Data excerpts
::::

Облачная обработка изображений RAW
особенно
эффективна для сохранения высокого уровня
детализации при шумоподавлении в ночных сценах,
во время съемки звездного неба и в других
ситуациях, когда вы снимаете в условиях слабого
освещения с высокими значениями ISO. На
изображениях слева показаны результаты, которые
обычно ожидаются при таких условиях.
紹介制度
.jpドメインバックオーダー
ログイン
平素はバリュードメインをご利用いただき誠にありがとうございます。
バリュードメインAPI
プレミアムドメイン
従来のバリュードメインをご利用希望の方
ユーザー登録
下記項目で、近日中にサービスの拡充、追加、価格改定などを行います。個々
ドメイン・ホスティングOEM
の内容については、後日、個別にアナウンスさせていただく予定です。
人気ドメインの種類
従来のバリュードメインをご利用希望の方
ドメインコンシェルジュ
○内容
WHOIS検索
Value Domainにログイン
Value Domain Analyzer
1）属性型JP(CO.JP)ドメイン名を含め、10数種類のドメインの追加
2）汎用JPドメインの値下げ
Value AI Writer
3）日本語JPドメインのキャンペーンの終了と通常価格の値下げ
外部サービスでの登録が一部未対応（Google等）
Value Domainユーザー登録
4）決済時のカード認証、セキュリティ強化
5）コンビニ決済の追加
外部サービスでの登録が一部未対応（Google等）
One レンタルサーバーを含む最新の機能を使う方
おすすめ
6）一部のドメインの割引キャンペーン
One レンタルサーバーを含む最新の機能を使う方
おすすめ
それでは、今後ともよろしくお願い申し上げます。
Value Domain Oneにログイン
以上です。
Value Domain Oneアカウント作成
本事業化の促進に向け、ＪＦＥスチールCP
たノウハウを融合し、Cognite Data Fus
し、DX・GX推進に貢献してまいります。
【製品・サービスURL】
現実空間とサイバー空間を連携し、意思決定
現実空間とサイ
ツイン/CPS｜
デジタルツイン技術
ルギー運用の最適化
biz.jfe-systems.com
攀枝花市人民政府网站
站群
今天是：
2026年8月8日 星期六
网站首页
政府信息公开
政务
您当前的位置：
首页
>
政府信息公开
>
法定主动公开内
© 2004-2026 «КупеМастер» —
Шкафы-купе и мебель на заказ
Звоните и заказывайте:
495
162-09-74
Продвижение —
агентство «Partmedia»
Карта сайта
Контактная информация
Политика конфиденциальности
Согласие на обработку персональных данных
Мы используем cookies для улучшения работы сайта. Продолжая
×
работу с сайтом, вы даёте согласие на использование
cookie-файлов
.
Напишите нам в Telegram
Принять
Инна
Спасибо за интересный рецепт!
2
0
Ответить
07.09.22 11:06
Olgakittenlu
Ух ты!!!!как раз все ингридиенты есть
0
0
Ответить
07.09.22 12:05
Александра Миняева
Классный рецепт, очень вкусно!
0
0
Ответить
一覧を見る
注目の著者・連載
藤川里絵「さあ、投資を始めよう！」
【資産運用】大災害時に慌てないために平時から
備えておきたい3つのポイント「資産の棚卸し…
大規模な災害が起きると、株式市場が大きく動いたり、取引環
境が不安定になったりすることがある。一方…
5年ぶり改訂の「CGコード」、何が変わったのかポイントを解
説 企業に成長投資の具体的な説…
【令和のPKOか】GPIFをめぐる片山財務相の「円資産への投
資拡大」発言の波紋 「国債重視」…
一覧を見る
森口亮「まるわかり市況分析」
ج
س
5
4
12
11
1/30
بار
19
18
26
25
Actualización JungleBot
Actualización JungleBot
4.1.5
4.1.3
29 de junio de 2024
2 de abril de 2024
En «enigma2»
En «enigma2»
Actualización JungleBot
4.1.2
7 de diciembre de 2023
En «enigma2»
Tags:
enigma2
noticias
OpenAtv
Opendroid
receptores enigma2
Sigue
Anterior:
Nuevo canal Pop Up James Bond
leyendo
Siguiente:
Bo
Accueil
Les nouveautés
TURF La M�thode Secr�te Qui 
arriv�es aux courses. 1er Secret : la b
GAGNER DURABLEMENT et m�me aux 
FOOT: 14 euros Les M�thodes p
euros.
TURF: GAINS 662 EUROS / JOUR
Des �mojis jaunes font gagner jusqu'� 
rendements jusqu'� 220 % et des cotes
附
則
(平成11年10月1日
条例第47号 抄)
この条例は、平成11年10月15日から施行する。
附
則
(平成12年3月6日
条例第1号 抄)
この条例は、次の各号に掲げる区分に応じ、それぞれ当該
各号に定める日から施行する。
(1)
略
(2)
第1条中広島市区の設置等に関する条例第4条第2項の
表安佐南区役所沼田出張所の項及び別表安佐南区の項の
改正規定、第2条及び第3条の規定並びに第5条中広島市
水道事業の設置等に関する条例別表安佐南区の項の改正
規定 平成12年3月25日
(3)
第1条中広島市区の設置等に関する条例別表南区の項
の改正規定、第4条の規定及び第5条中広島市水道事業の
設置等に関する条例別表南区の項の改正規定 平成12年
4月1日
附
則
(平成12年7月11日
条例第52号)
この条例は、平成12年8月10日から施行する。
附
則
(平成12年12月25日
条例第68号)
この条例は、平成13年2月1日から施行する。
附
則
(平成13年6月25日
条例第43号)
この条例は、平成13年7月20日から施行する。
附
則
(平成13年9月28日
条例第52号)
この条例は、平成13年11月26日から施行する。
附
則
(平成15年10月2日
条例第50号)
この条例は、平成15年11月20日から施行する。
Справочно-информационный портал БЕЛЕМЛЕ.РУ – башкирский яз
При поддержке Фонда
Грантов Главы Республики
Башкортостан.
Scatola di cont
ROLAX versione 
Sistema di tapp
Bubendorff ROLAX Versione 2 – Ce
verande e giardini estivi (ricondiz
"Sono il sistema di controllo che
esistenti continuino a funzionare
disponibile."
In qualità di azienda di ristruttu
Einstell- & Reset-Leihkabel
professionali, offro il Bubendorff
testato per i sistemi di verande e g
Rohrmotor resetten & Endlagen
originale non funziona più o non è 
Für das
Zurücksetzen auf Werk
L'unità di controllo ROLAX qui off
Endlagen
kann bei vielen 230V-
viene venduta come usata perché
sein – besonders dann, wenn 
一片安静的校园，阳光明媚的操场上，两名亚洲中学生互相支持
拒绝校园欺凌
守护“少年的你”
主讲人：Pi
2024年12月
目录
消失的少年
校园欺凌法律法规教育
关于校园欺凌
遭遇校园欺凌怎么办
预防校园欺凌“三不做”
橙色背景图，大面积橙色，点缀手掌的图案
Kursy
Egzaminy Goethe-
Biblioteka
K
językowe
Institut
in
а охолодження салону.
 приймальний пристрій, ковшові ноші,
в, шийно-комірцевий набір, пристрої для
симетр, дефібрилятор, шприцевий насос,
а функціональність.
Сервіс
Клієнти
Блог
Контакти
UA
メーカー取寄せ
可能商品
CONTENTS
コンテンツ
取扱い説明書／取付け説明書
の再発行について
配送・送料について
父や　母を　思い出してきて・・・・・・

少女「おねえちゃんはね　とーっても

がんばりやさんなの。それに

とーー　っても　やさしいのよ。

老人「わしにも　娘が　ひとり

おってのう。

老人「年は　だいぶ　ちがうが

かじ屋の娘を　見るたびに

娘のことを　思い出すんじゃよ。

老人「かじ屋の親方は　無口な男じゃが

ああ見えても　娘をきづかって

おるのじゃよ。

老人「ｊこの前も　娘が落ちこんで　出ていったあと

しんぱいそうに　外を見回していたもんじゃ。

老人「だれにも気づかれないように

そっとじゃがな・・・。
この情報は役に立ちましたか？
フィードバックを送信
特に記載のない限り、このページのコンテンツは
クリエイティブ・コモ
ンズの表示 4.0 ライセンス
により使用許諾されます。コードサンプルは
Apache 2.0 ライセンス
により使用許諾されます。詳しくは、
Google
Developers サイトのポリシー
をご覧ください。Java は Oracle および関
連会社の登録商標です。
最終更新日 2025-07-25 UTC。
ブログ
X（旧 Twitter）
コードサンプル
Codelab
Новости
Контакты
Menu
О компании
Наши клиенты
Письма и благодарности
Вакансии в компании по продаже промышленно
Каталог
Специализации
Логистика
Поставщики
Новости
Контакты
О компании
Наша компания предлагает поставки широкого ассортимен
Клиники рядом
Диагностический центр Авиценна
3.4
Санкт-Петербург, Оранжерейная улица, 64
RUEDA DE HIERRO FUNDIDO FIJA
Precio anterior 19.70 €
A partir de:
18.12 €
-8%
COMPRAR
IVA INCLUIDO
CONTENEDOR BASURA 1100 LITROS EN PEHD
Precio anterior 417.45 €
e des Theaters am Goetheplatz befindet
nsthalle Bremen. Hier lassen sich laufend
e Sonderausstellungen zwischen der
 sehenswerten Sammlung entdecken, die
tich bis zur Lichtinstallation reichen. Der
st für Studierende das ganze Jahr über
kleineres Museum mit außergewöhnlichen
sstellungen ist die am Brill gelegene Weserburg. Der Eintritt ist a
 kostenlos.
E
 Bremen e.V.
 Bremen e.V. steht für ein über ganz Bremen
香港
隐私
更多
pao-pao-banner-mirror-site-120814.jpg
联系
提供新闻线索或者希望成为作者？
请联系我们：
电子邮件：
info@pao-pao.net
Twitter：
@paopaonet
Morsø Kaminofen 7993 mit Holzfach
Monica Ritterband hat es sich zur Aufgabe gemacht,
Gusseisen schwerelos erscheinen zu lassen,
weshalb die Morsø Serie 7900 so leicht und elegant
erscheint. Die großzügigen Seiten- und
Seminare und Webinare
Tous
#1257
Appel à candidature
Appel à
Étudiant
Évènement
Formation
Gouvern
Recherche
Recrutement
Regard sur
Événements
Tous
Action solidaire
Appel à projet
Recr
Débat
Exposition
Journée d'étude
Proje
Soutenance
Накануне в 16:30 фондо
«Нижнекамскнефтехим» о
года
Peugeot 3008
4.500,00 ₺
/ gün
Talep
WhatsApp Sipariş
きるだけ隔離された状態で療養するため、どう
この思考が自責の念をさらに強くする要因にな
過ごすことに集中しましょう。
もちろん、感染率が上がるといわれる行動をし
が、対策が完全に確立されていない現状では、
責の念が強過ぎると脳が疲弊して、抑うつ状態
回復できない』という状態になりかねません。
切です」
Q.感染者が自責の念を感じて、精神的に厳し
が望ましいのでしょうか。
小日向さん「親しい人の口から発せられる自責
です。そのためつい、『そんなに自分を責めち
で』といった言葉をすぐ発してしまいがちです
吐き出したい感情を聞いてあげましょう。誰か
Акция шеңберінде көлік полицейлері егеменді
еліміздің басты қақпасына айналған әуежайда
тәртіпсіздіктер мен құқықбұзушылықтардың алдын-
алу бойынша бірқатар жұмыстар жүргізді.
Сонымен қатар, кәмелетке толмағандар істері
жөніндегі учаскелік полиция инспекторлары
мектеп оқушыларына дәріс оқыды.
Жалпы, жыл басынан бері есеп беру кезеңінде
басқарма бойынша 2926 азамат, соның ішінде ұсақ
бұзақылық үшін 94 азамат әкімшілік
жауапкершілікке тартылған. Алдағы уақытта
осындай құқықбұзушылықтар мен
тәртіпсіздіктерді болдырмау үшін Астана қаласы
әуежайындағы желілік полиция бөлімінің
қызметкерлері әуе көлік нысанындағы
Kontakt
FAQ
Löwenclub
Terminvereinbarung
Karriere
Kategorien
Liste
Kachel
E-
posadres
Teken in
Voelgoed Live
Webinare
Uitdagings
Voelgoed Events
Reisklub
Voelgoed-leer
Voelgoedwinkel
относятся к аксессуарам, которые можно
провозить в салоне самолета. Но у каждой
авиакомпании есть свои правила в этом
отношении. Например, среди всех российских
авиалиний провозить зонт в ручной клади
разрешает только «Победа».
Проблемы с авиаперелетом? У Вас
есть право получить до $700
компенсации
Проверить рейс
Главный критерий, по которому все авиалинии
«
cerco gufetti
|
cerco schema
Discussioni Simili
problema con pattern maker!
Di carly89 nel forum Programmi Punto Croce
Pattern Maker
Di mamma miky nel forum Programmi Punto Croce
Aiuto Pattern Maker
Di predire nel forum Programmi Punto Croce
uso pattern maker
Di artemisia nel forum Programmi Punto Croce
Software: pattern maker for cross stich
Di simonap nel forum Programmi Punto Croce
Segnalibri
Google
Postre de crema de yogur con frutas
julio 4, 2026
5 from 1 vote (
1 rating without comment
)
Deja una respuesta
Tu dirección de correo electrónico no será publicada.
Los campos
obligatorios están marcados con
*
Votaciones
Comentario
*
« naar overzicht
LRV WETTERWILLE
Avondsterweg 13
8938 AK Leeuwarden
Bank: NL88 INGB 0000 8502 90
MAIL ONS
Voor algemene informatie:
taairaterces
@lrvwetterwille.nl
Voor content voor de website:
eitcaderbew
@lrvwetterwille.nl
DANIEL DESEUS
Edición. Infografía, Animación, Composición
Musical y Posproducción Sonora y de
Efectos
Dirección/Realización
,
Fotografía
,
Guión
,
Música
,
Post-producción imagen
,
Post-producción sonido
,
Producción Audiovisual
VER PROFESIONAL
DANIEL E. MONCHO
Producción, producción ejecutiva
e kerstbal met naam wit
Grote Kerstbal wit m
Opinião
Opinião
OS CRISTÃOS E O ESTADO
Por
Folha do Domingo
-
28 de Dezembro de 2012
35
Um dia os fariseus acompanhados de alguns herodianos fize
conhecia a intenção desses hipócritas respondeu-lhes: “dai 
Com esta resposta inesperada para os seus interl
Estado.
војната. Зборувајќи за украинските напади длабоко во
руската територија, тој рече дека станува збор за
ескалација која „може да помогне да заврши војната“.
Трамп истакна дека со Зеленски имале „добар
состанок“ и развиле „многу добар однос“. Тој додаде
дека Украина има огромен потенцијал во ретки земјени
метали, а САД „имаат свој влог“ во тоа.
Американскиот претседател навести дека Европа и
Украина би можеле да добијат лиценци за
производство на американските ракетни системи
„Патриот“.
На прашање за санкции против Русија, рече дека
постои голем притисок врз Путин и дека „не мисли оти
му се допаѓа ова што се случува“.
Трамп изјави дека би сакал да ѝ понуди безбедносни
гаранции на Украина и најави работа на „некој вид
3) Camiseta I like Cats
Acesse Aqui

::::

• _About this task_: Return every line from the entries above that contains the word "үшін".

• _Solution to this problem_:
бұзақылық үшін 94 азамат әкімшілік
тәртіпсіздіктерді болдырмау үшін Астана қаласы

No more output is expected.